**Excerpted passage**.
Case of the Missing Atlantic Salmon
Numbers of Atlantic salmon have fallen by 90 percent over the past two decades, and Pacific salmon also are in serious trouble
When many sewage-treatment plants, pulp mills and other industries discharge a substance called 4-nonylphenol into waterways, are they playing an unwitting role in the decline of North America´s salmon populations? That´s a question being asked by Canadian scientists that have studied the relationship between poor runs of Atlantic salmon and the use of a certain pesticide in the 1970s and 1980s to control spruce budworms in Canada.
The researchers found a clear trend: Salmon populations that would have been exposed to 4-nonylphenol in the pesticide on their way to the sea later returned in far fewer numbers than other populations. Comments biologist Wayne Fairchild of Canada´s Department of Fisheries and Oceans, "The more that was sprayed, the fewer fish returned." Either as an ingredient itself or as a breakdown product of other chemicals, 4-nonylphenol often is found in the manufacture of a broad range of products that include textiles, plastics, cosmetics and spermicides. It also is discharged in the effluent of many industries located along waterways.

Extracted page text
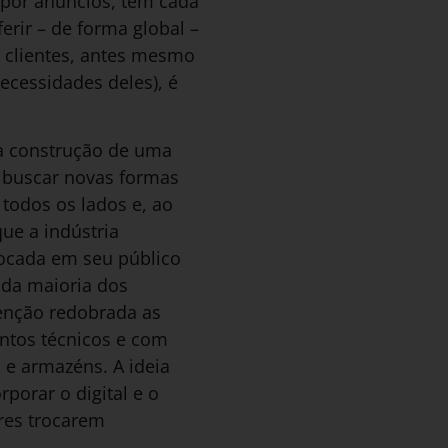
por anúncios, tem cada
rir – de forma global –
 clientes, antes mesmo
ecessidades deles), é
na construção de uma
 buscar novas formas
todos os lados e, ao
ue a indústria
 focada em seu público
 da maioria dos
tenção redobrada as
ntos técnicos e com
 e armazéns. A ideia
porar o digital e o
res trocarem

**Requirement**. Retype the whole salmon text word for word.

**Worked solution**.
Case of the Missing Atlantic Salmon
Numbers of Atlantic salmon have fallen by 90 percent over the past two decades, and Pacific salmon also are in serious trouble
When many sewage-treatment plants, pulp mills and other industries discharge a substance called 4-nonylphenol into waterways, are they playing an unwitting role in the decline of North America´s salmon populations? That´s a question being asked by Canadian scientists that have studied the relationship between poor runs of Atlantic salmon and the use of a certain pesticide in the 1970s and 1980s to control spruce budworms in Canada.
The researchers found a clear trend: Salmon populations that would have been exposed to 4-nonylphenol in the pesticide on their way to the sea later returned in far fewer numbers than other populations. Comments biologist Wayne Fairchild of Canada´s Department of Fisheries and Oceans, "The more that was sprayed, the fewer fish returned." Either as an ingredient itself or as a breakdown product of other chemicals, 4-nonylphenol often is found in the manufacture of a broad range of products that include textiles, plastics, cosmetics and spermicides. It also is discharged in the effluent of many industries located along waterways.